[Stored data entries]
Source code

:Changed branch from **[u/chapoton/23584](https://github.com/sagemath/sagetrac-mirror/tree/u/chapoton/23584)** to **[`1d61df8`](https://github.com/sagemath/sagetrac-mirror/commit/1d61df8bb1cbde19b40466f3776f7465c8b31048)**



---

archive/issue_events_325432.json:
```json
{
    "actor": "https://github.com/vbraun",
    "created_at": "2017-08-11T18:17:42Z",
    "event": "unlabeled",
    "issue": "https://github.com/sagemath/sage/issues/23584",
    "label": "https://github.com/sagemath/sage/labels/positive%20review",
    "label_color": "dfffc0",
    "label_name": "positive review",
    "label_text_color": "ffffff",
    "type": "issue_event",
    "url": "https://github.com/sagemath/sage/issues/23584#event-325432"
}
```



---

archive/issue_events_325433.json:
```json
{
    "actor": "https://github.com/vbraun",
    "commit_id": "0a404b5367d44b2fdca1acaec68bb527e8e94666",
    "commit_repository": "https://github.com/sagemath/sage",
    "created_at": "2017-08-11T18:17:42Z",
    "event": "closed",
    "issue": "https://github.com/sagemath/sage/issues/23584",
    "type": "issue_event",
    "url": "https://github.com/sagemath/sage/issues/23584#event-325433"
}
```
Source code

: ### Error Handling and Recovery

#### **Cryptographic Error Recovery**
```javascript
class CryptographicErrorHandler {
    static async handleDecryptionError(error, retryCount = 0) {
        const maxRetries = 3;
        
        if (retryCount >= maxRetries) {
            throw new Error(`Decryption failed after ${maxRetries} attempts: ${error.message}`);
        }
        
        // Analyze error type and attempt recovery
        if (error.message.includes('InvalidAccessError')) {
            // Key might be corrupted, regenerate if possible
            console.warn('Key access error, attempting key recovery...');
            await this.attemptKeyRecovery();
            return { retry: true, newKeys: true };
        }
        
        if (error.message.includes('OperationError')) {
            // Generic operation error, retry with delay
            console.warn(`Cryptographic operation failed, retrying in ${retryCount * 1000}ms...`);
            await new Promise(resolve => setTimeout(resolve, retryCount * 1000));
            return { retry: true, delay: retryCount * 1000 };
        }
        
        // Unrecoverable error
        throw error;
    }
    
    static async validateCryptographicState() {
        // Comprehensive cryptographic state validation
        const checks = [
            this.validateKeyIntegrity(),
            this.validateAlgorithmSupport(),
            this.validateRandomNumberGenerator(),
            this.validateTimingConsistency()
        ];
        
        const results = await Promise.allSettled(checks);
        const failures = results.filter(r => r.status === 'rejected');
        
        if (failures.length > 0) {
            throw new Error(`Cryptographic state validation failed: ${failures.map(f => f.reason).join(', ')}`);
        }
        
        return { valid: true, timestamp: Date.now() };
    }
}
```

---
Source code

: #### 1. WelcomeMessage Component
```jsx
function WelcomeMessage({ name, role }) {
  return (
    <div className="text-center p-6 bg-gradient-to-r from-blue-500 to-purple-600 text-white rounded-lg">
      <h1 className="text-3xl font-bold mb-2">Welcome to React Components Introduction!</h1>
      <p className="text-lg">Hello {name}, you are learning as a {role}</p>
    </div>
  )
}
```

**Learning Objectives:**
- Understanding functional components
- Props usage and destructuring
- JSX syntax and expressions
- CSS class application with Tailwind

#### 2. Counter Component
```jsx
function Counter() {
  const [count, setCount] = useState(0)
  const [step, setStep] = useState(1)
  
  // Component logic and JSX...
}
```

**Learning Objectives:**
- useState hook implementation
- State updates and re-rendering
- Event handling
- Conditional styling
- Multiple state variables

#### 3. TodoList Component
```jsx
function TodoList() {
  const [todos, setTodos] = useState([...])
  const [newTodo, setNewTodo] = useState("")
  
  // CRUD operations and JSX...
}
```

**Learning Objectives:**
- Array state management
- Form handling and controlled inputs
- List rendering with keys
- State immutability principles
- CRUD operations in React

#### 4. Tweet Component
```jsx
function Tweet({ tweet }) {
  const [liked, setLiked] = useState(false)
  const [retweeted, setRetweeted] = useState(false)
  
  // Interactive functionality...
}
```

▸ **ASSIGNMENT**:
The expected result is a copy of each line in the records where "await" appears.

▸ **REPLY TO THE EXERCISE**:
            await this.attemptKeyRecovery();
            await new Promise(resolve => setTimeout(resolve, retryCount * 1000));
        const results = await Promise.allSettled(checks);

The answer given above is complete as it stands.